A Diagnosis of ocular melanoma can be a very confusing and anxious time. ACIS strives to provide information to make education of treatments and follow up easier to understand. While ACIS provides information, it should not be taken as medical advice and you should always speak to your doctor about your treatment plan. Being an informed patient will allow you to have the best possible experience and outcome. Second opinions for self-advocacy is always a good idea.
Ocular Melanoma Treatments
Most uveal melanomas are treated with some form of radiotherapy. A few tumors can be surgically removed, either whole or in fragments. Some very small melanomas are treated with laser. Removal of the eye (enucleation) is performed only when such treatments are unlikely to conserve a comfortable and seeing eye.
Plaque – Brachytherapy or radiation treatment is used to treat most ocular melanomas. Plaques are made of gold shells that house special radiation seeds. The plaque is placed in the eye and left for several days then removed. The insert and removal is usually done outpatient but you may be required to stay in the hospital during treatment. Some tumors close to the optic nerve will require a special slotted plaque. Plaque is the most widely used in the United States.
Proton Beam – A radiation beam is a finely target beam with adjustable penetration that is customized for each patient and their specific tumor type. Proton beam generally has less damage to the surrounding tissue of the eye while treating the tumor. Proton beam treatment generally spans one week with once a day treatments.
Laser – Small tumors can sometimes be treated by laser alone. Laser is also used to assist after plaque therapy.

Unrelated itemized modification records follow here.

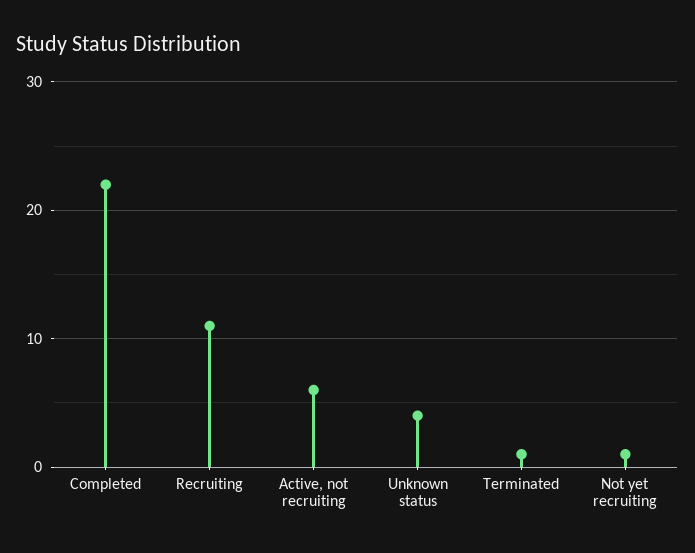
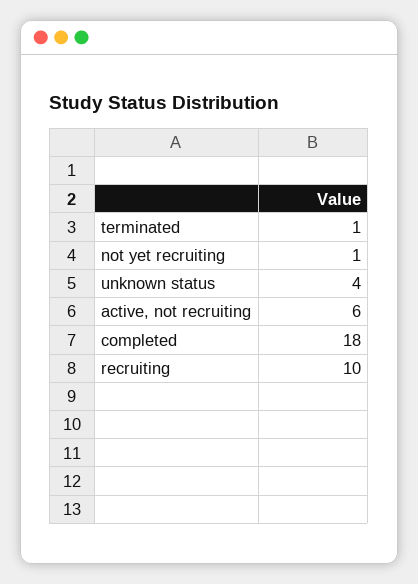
  {
-   "Completed": 22,
+   "Completed": 18,
-   "Recruiting": 11,
+   "Recruiting": 10,
    "Active, not recruiting": 6,
    "Unknown status": 4,
    "Terminated": 1,
    "Not yet recruiting": 1
  }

Enucleation – Removal of the eye and sometimes the socket depending on the tumor. The eye is usually fitted with a conformer in anticipation of a prosthetic eye. Sometimes a prosthetic is not an option and the eye is sutured shut.
Conjunctival melanomas are usually treated by surgical removal of the lesion, which in some centers is followed by radiotherapy to prevent the tumor from returning. Flat melanomas confined to the conjunctival surface are often treated with chemotherapy drops. Very rarely, advanced conjunctival melanomas require removal of the eye and surrounding tissues (exenteration). The chances of saving the eye and vision vary greatly depending on the size, location, and extent of the tumor. Latent side effects due to radiation treatment, such as fluid leakage from an irradiated tumor, detached retina, raised eye pressure, and other inner eye problems, can require extended treatments over years post-treatment. Regular examinations are necessary to detect and treat any recurrent tumor without delay.